• **Work to be completed**:
All pictures must be dropped, while the entries are given again word for word.

• **Exercise data**:

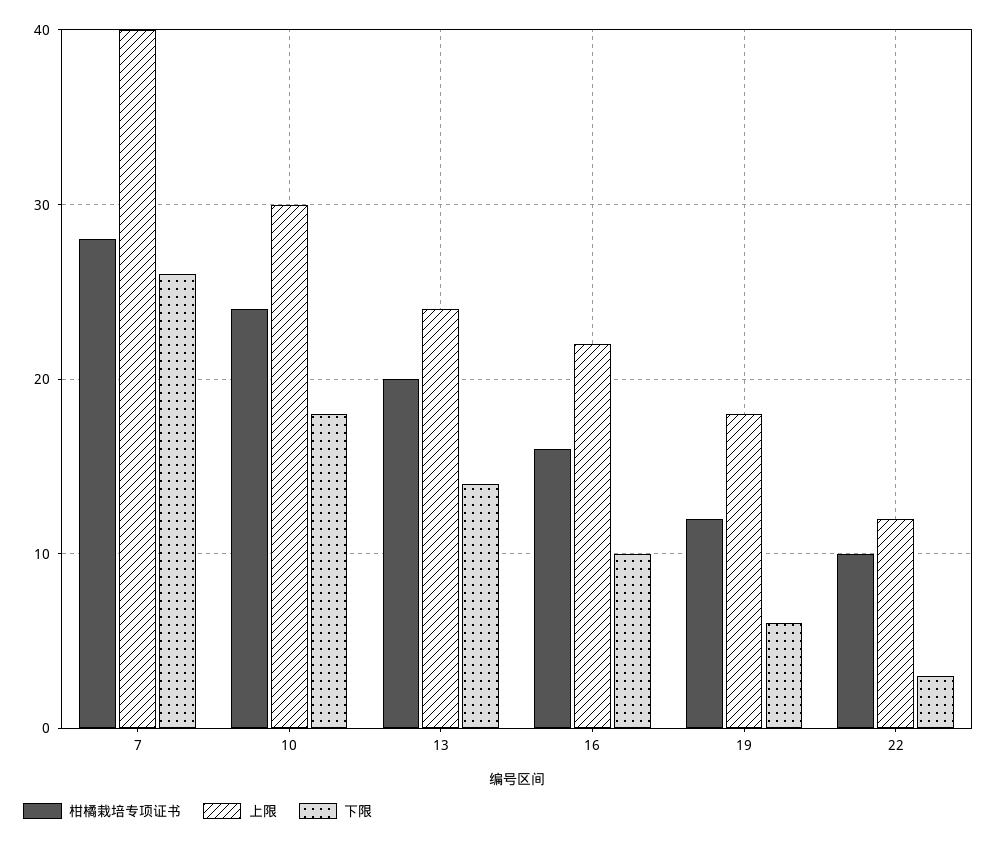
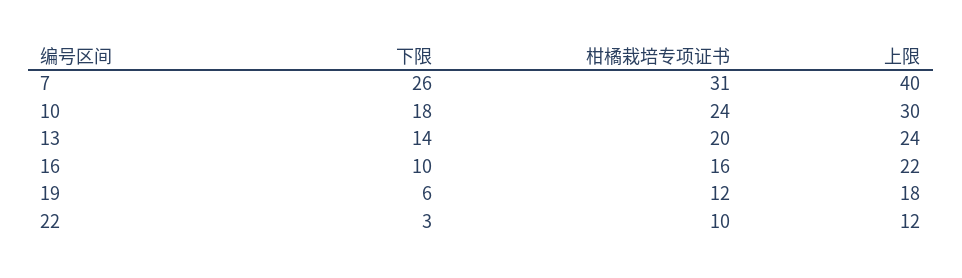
  {
    "柑橘栽培专项证书": {
-     "7": 28,
+     "7": 31,
      "10": 24,
      "13": 20,
      "16": 16,
      "19": 12,
      "22": 10
    },
    "上限": {
      "7": 40,
      "10": 30,
      "13": 24,
      "16": 22,
      "19": 18,
      "22": 12
    },
    "下限": {
      "7": 26,
      "10": 18,
      "13": 14,
      "16": 10,
      "19": 6,
      "22": 3
    }
  }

• **Answer**:
  {
    "柑橘栽培专项证书": {
-     "7": 28,
+     "7": 31,
      "10": 24,
      "13": 20,
      "16": 16,
      "19": 12,
      "22": 10
    },
    "上限": {
      "7": 40,
      "10": 30,
      "13": 24,
      "16": 22,
      "19": 18,
      "22": 12
    },
    "下限": {
      "7": 26,
      "10": 18,
      "13": 14,
      "16": 10,
      "19": 6,
      "22": 3
    }
  }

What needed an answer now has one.